» **Problem to solve**:
If a line in the listing carries the word "cavas", return a copy of that line.
****************************************
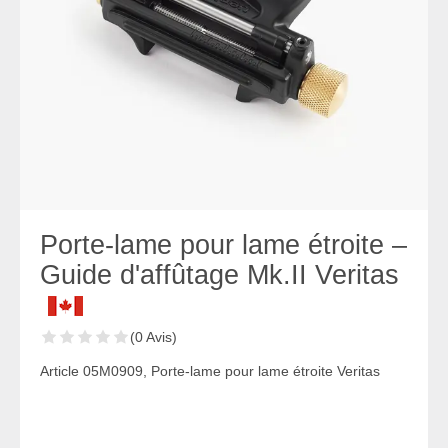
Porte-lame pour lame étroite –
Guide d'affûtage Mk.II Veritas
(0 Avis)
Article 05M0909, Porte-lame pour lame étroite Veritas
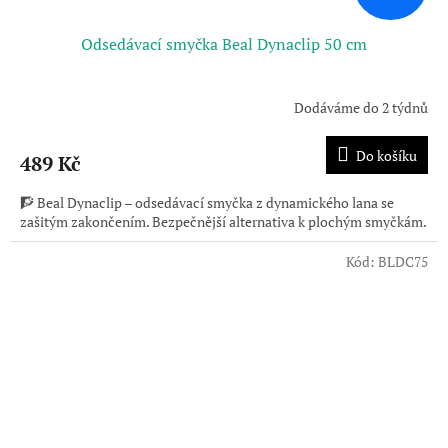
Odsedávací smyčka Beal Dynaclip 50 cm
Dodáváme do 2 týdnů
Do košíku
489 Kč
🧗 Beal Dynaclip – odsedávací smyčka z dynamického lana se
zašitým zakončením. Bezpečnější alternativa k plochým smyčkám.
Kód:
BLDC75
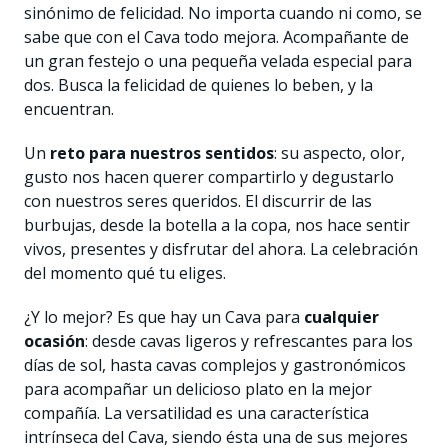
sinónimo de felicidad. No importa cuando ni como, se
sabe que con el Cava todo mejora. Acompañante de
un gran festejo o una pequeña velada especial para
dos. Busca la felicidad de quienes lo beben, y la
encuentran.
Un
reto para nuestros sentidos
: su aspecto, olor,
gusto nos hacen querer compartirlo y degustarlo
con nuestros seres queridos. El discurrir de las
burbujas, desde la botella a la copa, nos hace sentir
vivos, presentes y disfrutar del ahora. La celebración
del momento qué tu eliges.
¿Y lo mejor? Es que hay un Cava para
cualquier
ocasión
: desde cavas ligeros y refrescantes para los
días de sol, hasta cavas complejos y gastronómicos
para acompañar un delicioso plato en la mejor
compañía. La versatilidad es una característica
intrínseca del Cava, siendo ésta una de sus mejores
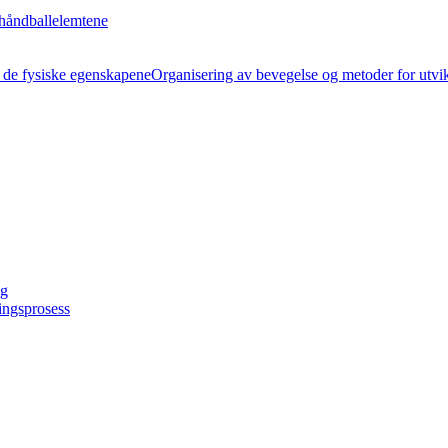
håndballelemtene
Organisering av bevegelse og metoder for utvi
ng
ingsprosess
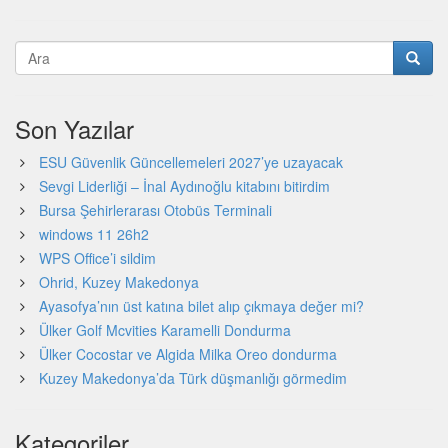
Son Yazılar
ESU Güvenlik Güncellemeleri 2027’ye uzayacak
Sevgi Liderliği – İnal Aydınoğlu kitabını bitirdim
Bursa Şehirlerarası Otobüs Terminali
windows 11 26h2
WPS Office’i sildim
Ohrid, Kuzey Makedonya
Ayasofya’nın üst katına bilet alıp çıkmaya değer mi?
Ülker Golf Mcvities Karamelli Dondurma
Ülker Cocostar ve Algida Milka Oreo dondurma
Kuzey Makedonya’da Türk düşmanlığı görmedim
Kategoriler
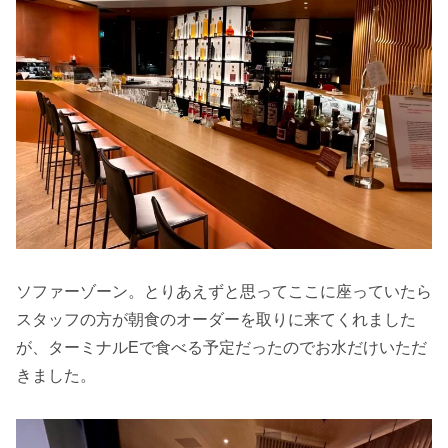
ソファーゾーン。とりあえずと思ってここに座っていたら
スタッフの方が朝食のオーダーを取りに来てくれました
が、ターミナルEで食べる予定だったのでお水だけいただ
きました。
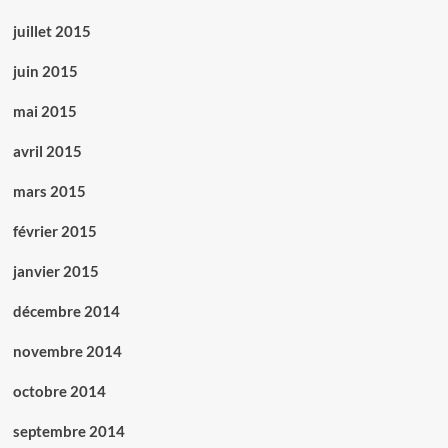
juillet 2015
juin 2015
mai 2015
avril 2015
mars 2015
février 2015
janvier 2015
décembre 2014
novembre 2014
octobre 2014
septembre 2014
****************************************
» **Exercise result**:
: desde cavas ligeros y refrescantes para los
días de sol, hasta cavas complejos y gastronómicos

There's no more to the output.